[Gathered data]
BEGIN

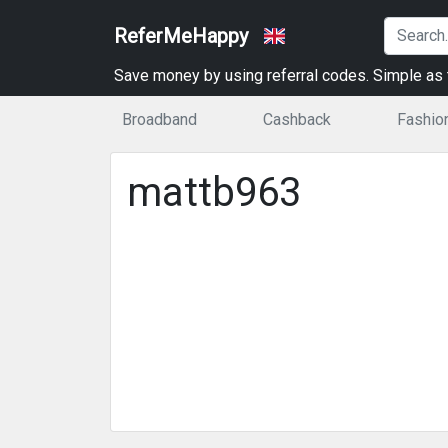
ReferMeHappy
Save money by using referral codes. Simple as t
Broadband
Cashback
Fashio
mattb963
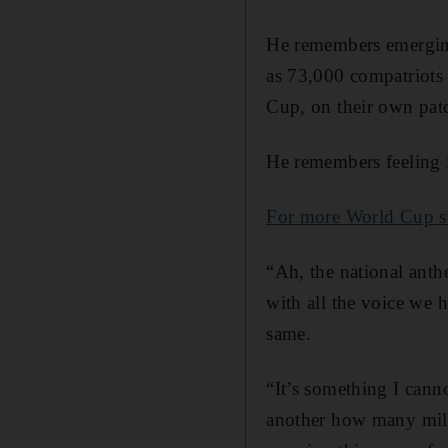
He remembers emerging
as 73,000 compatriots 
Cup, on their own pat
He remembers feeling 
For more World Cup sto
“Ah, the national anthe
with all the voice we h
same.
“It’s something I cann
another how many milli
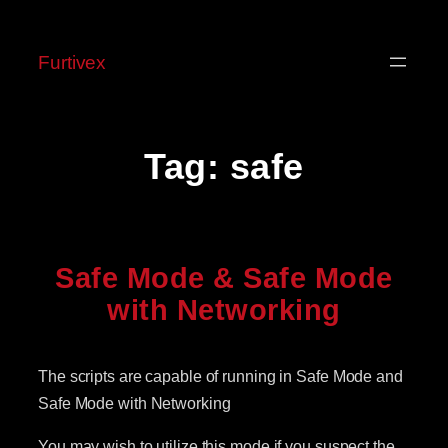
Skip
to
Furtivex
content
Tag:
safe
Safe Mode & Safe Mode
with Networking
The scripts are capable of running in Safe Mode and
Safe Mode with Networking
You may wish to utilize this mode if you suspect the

END
BEGIN

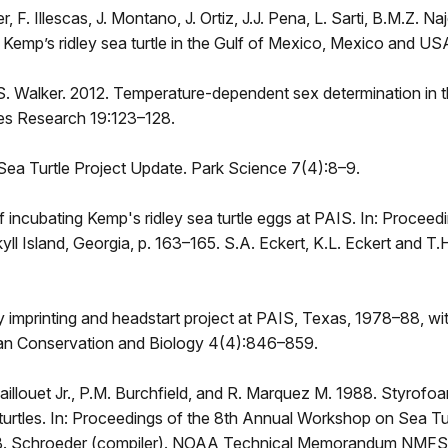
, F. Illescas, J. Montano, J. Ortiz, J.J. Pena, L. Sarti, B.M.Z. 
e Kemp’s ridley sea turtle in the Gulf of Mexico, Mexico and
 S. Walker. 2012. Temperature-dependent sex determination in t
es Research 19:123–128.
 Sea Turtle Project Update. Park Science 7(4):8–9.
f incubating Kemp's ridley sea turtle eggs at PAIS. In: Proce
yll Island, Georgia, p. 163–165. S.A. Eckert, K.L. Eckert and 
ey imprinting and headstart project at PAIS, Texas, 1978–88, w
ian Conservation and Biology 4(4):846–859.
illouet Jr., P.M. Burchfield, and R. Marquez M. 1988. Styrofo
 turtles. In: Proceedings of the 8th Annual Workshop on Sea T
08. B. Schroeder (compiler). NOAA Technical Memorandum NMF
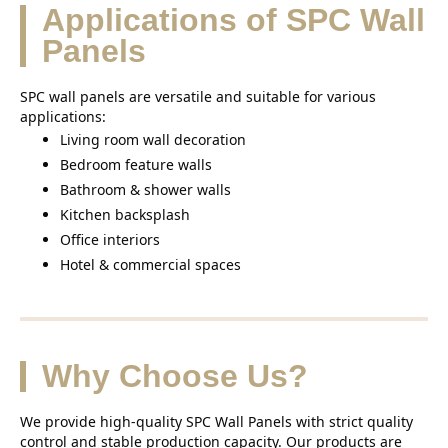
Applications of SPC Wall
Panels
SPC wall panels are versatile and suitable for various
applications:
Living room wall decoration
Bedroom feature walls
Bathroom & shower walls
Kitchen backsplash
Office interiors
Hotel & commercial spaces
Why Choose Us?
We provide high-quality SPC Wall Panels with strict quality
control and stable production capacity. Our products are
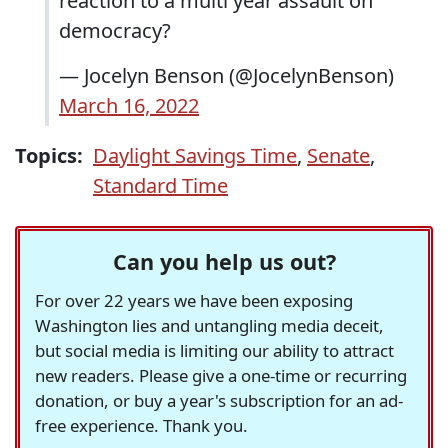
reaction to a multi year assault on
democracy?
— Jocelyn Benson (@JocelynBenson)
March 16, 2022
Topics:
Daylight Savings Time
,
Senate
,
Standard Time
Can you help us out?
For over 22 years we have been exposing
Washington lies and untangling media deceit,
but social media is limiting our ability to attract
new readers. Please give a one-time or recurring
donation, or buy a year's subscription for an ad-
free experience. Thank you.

END

Please reproduce word for word the lines of the material starting at the one containing "Applications of SPC Wall" and ending at the one containing "control and stable", including both of those lines.

TASK ANSWER:
Applications of SPC Wall
Panels
SPC wall panels are versatile and suitable for various
applications:
Living room wall decoration
Bedroom feature walls
Bathroom & shower walls
Kitchen backsplash
Office interiors
Hotel & commercial spaces
Why Choose Us?
We provide high-quality SPC Wall Panels with strict quality
control and stable production capacity. Our products are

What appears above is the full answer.